Advertisement

Three Men About Town

“I’m not really a shopper,” Paul C. Hudson confesses when informed he is considered a sharp dresser in L.A.’s business and civic milieus. In fact, though he favors Zegna suits and Ferragamo shoes and possesses a vast collection of ties, the captain of local banking feels his real ace in the hole is something much more mundane. “What people see in terms of style, I think, is that I always look pressed.”

“I was always a relatively conservative dresser,” says Hudson, a third-generation Angeleno. “My mother started putting me together and then I followed.” In high school, this meant button-down Brooks Brothers shirts and corduroys. And when the ‘60s found him at UC Berkeley as an undergrad, “My style changed but my habits didn’t. Even if I was wearing a dashiki and a ‘natural’ [Afro], it was cool, it was clean.”

The dashiki has long since been retired--for day wear, at least--and Hudson is now president and CEO of Broadway Federal Bank, the oldest and only publicly traded African American-managed bank west of the Mississippi. “In my industry, you really do have to watch what you wear. People are giving you their money. They’re trusting you and they don’t want to feel like they’re going to be surprised.” Hudson tends to take his fashion cues not from GQ, but from Forbes and Fortune. “I read business journals. I’m not really a fashion magazine kind of guy,” he says. “My current style is based on being around businesspeople and looking at how they’re dressed in articles.”

Advertisement

He’s certainly exposed to enough movers and shakers. In addition to his day job, Hudson is one of Mayor James K. Hahn’s appointees to the board of the Metropolitan Transit Authority, chairman of the American League of Financial Institutions and chairman of CommunityBuild, Inc. A past president of the Los Angeles NAACP, he sits on the boards of Pitzer College and the L.A. County Economic Development Corp.

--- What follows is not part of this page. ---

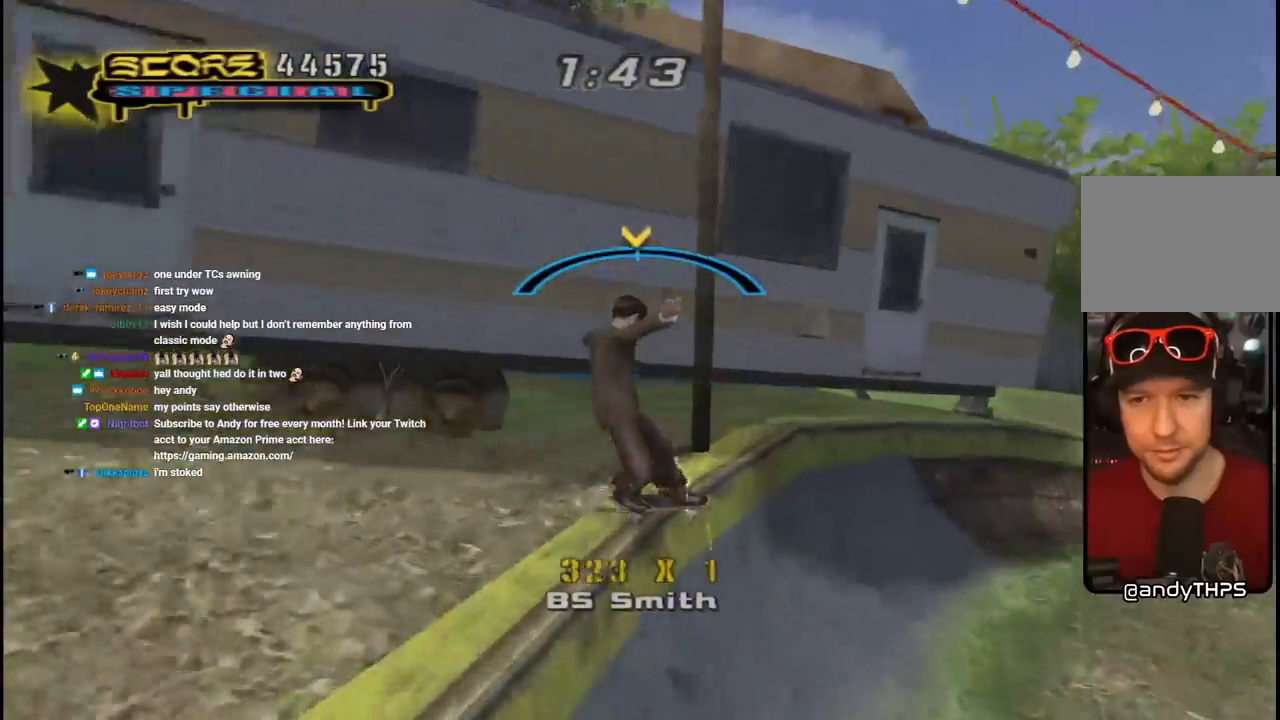
{"buttons": ["CROSS", "DPAD_LEFT"], "left_stick": "center", "right_stick": "center", "events": [[83, "DPAD_RIGHT", "down"], [200, "DPAD_RIGHT", "up"], [450, "DPAD_LEFT", "down"]]}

If style is in the genes, Hudson’s got a leg up there, too. He is the grandson of eminent L.A. architect Paul R. Williams, who was responsible for projects such as Saks Fifth Avenue in Beverly Hills and the Modernism-meets-”The Jetsons” building at LAX that houses Encounter restaurant. “That guy had style,” recalls Hudson. “My earliest memories of him were that he was always immaculate, to every detail. The suit fit perfectly, the shoes were always shined. Even when he was casual, he never looked like he just put something on.”

It’s that sense of effort, insists Hudson, rather than where he shops or how much he spends, that defines his own look. “I don’t think people are really looking at my labels. I just try to look like I gave some thought to getting up that morning.”